Taking into account that, if applying container gardening and vertical gardening for food production all over the world, in rural and in urban environment, less irrigation water will be used for production of an even bigger quantity of food;

We conclude that container gardening and vertical gardening should be seriously considered as valid solution for the problems cited above.

This is not a personal message, but a consideration of the multitude of people already applying container gardening and vertical gardening in these difficult times of the universal food crisis.

If a housewife can’t afford anymore to buy the necessary food, she has to produce it herself at home, in her small backyard, on her balcony, on the windowsills, …

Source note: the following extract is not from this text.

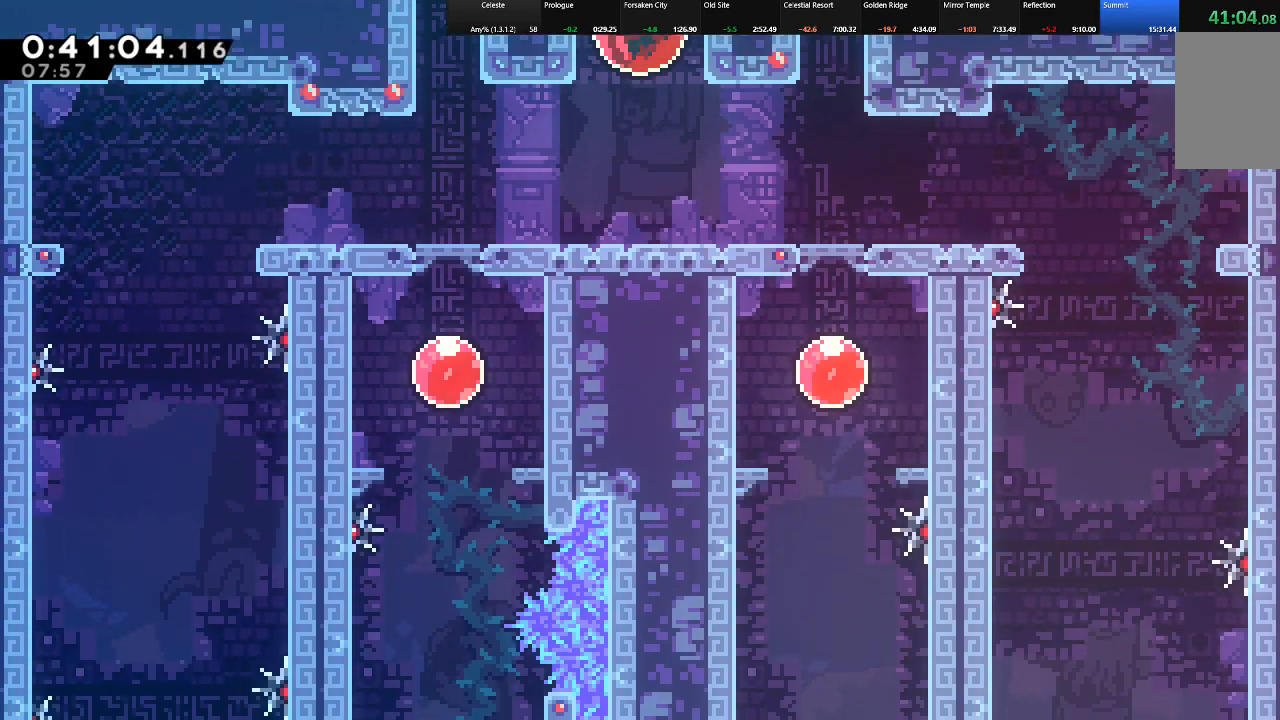
{"keys": ["down", "right", "shift"], "events": [[350, "c", "down"], [400, "c", "up"]]}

That’s what she sees in the mirror.


Jojo ROM’s comment :

“Willem, your messages are all inspiring and based on scientific findings of the observable situations. May the world see the current situation in this kind of lens and understand not only how scientists see things, but also notice the immediate challenges and implications of the scientific data for their eating table. We, on our part, will work  the best way we can to promote the whole idea of democratizing agriculture (letting everyone participate in food production), so that the survival of billions of people (growing number each second) will no longer add more pressure on the environment.

Willem, your work is what I personally call “the social value of scientific knowledge”.  You inspired us with all your blogs.


Author: Willem Van Cotthem

Honorary Professor of Botany, University of Ghent (Belgium). Scientific Consultant for Desertification and Sustainable Development.